REQUIREMENT – Which of the lines below contain the string "pose"? Show each such line in full.

SOURCE DATA –

::::::::

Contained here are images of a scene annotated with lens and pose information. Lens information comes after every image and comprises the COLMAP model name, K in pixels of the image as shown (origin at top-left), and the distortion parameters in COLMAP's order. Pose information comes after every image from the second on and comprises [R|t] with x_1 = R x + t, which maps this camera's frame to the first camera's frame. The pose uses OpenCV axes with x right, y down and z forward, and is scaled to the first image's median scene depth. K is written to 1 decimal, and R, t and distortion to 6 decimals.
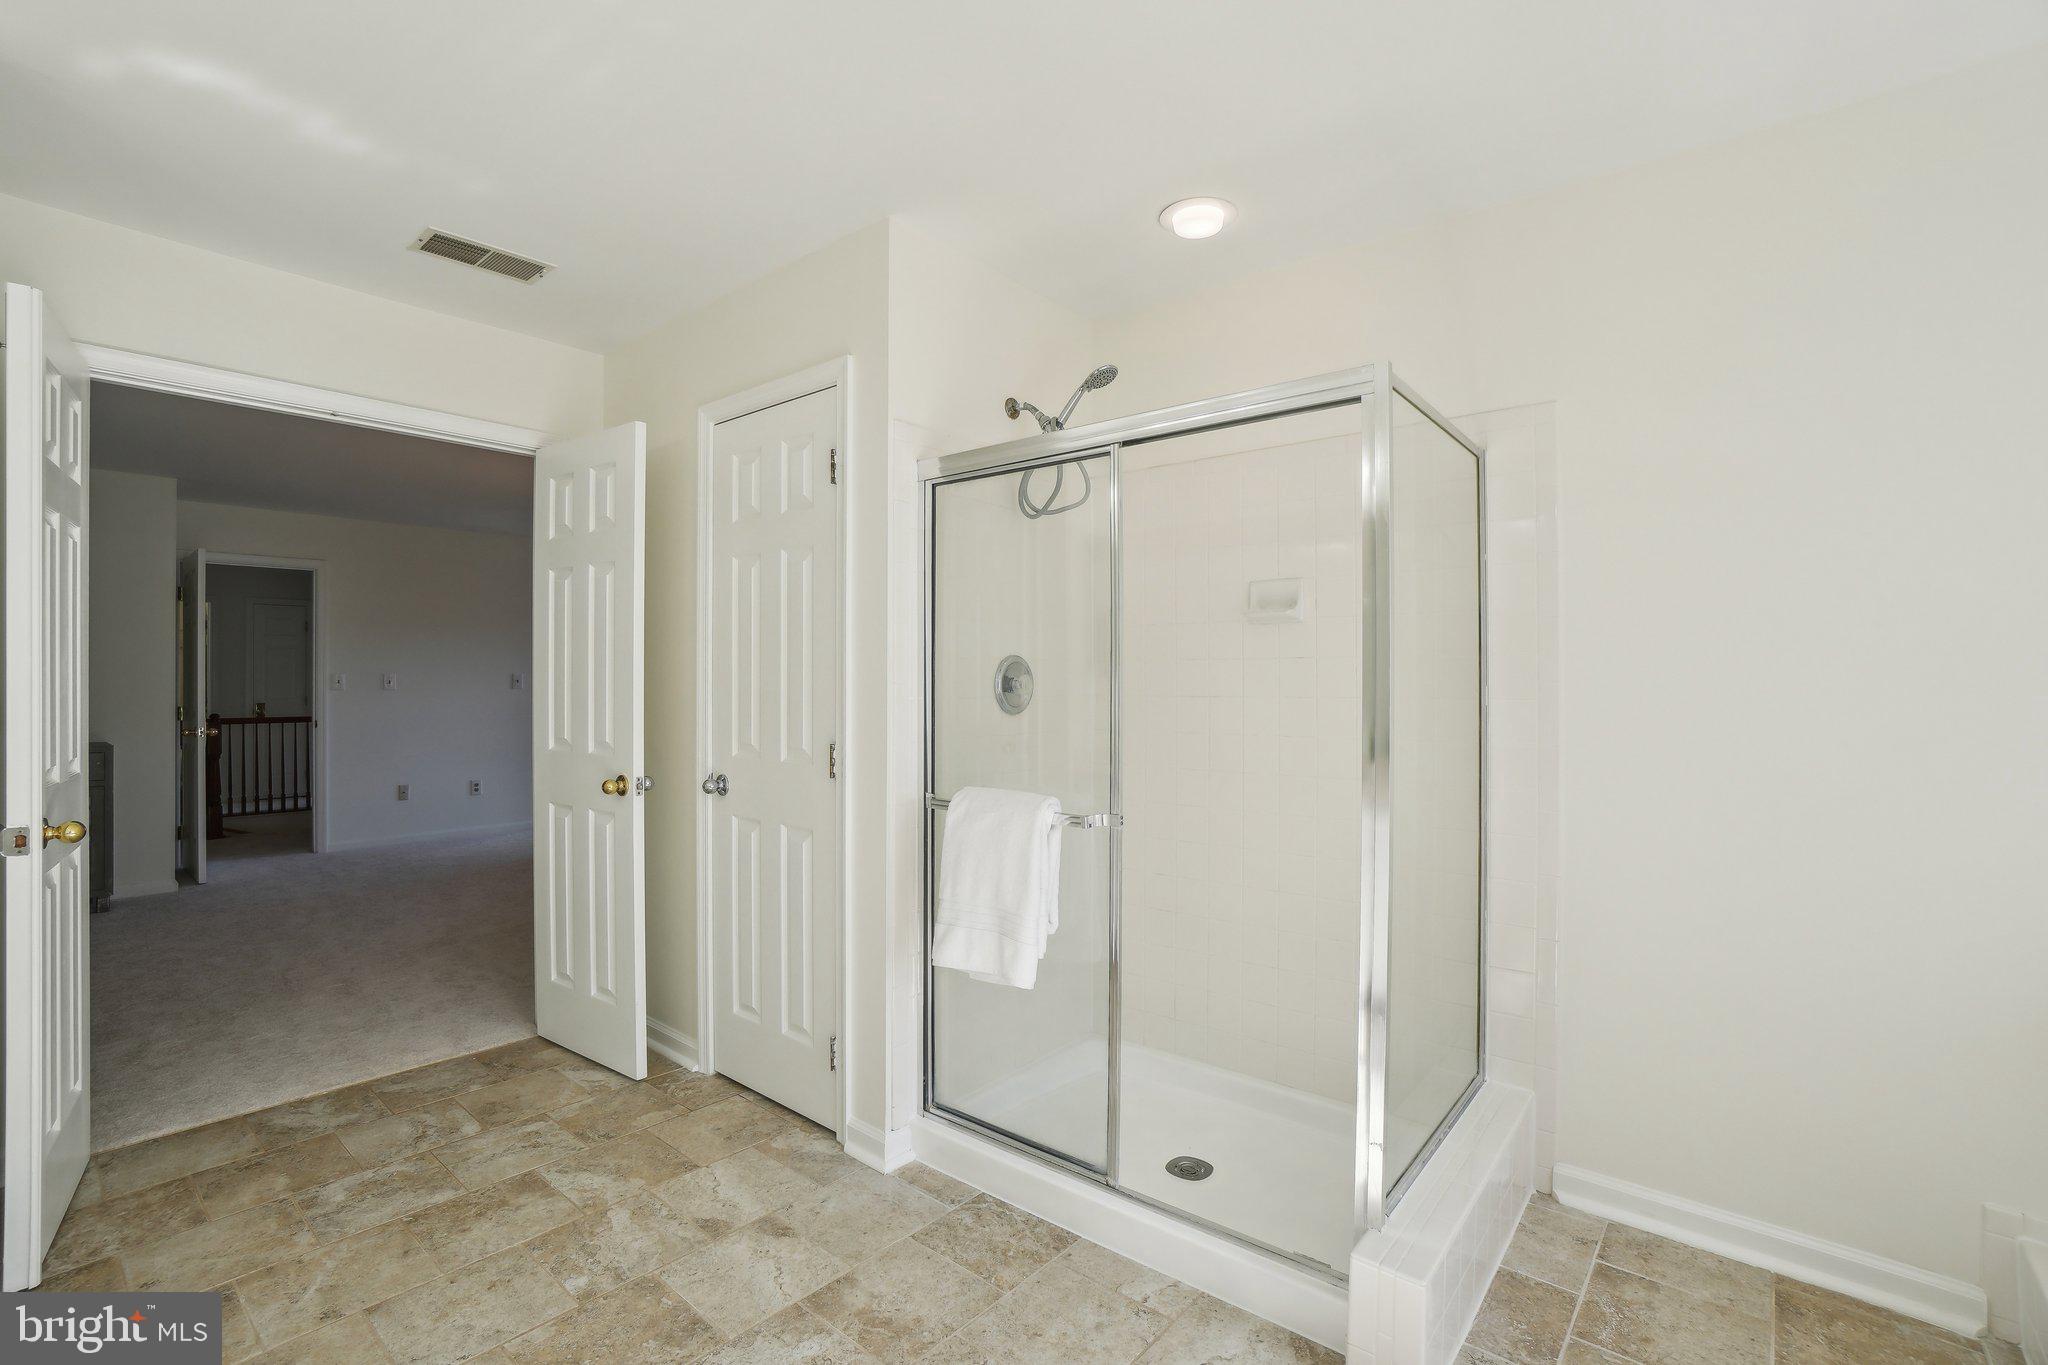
lens RADIAL K [[925.6, 0, 987.9], [0, 925.6, 691.0], [0, 0, 1]] dist [-0.012942, 0.003079]
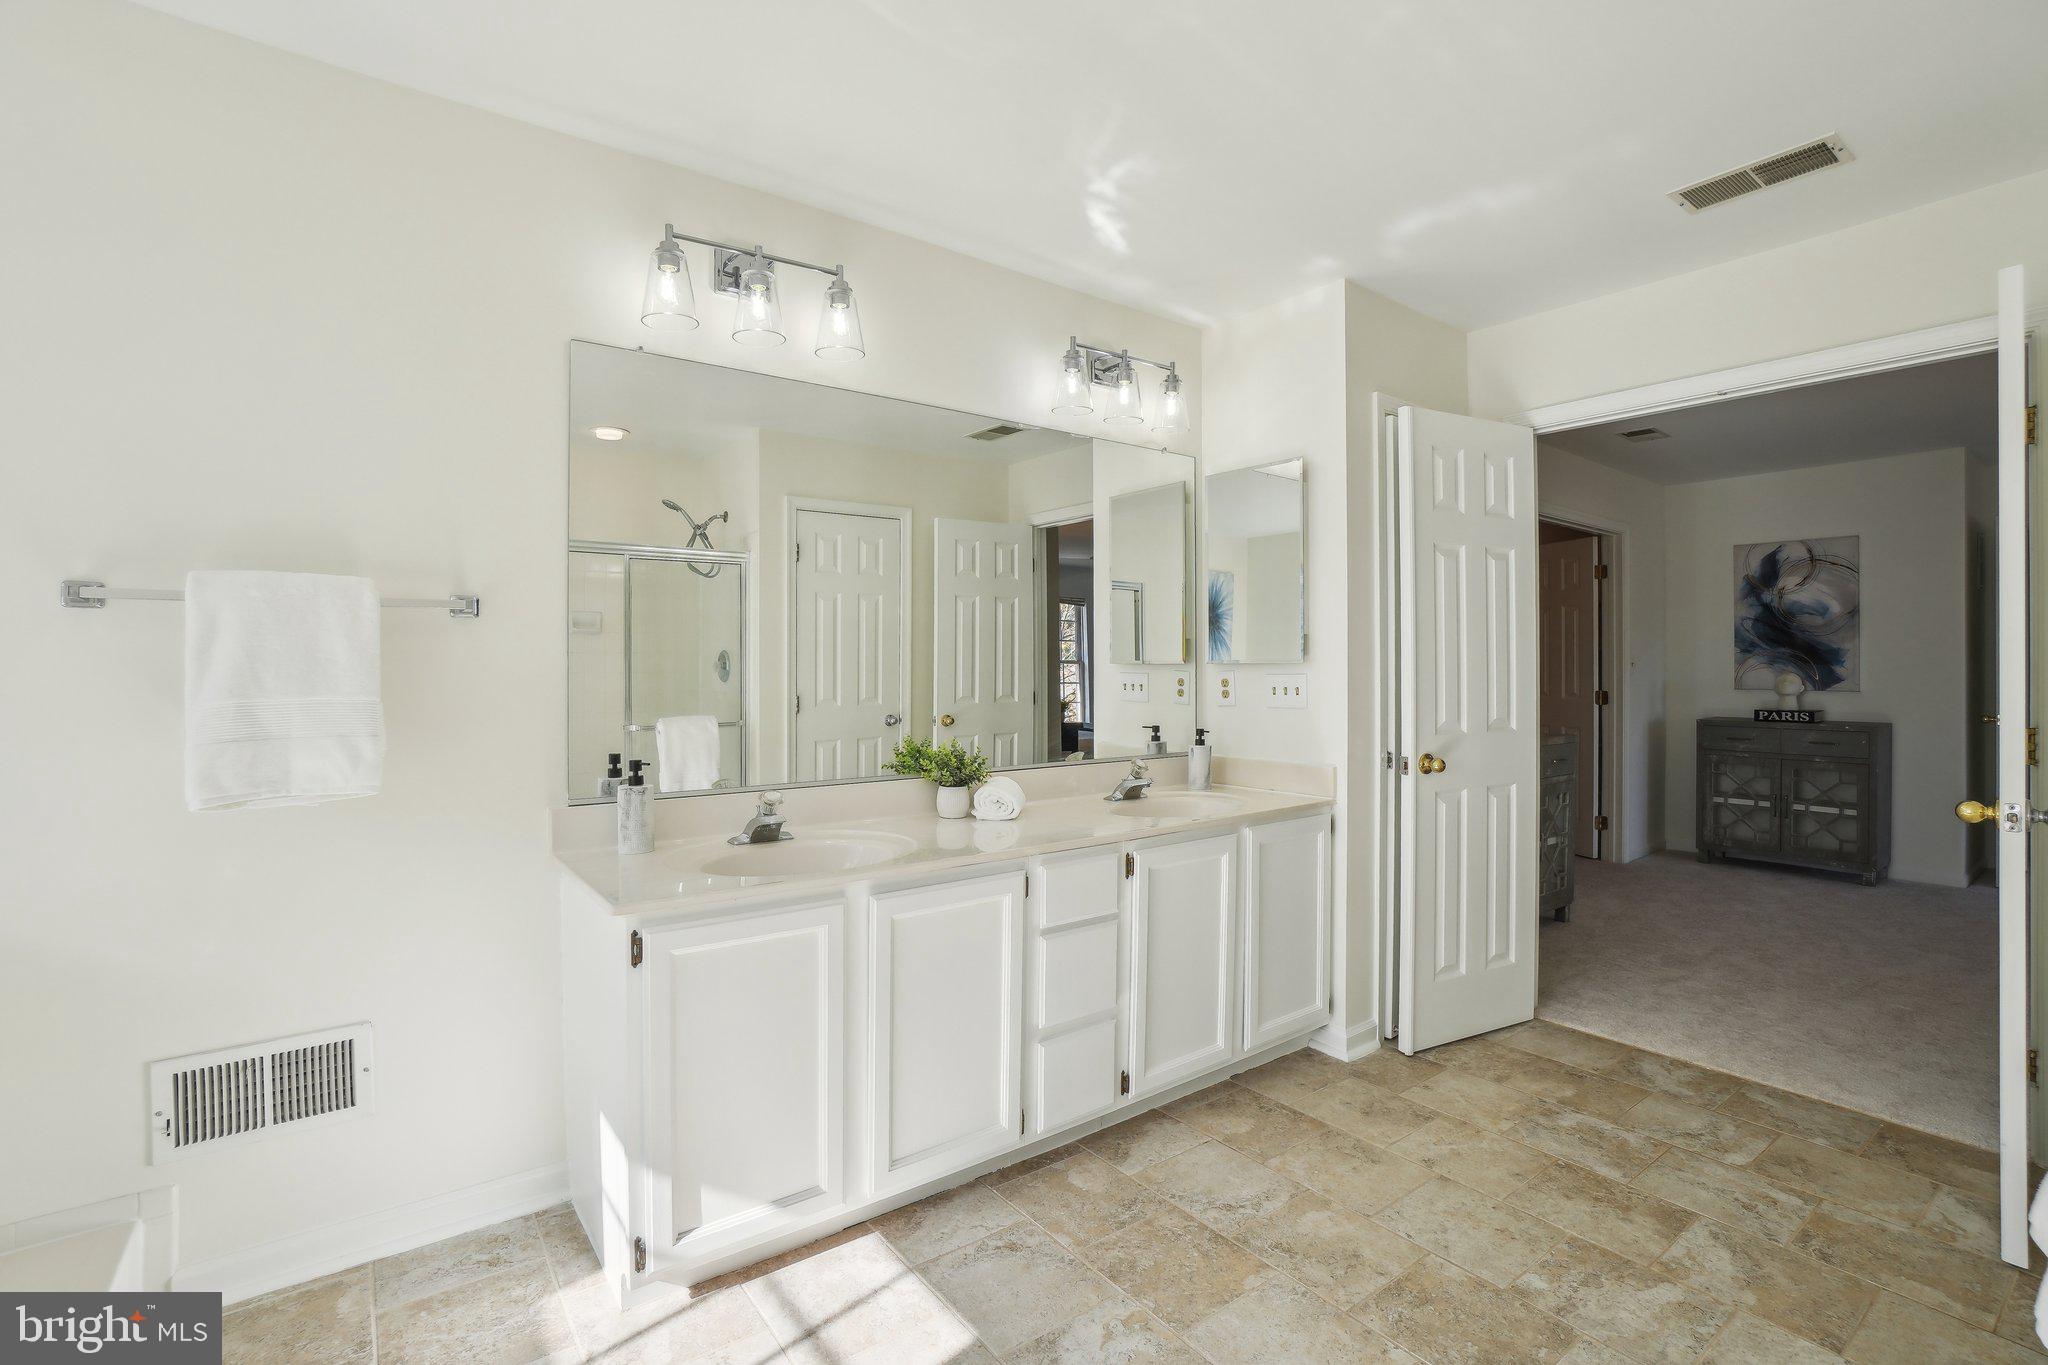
lens RADIAL K [[925.6, 0, 1029.5], [0, 925.6, 673.6], [0, 0, 1]] dist [-0.012942, 0.003079]
pose [[-0.178250, 0.004226, -0.983976, 0.465340], [-0.010370, 0.999927, 0.006173, 0.005092], [0.983931, 0.011304, -0.178193, 0.506270]]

::::::::

TASK SOLUTION –
Contained here are images of a scene annotated with lens and pose information. Lens information comes after every image and comprises the COLMAP model name, K in pixels of the image as shown (origin at top-left), and the distortion parameters in COLMAP's order. Pose information comes after every image from the second on and comprises [R|t] with x_1 = R x + t, which maps this camera's frame to the first camera's frame. The pose uses OpenCV axes with x right, y down and z forward, and is scaled to the first image's median scene depth. K is written to 1 decimal, and R, t and distortion to 6 decimals.
pose [[-0.178250, 0.004226, -0.983976, 0.465340], [-0.010370, 0.999927, 0.006173, 0.005092], [0.983931, 0.011304, -0.178193, 0.506270]]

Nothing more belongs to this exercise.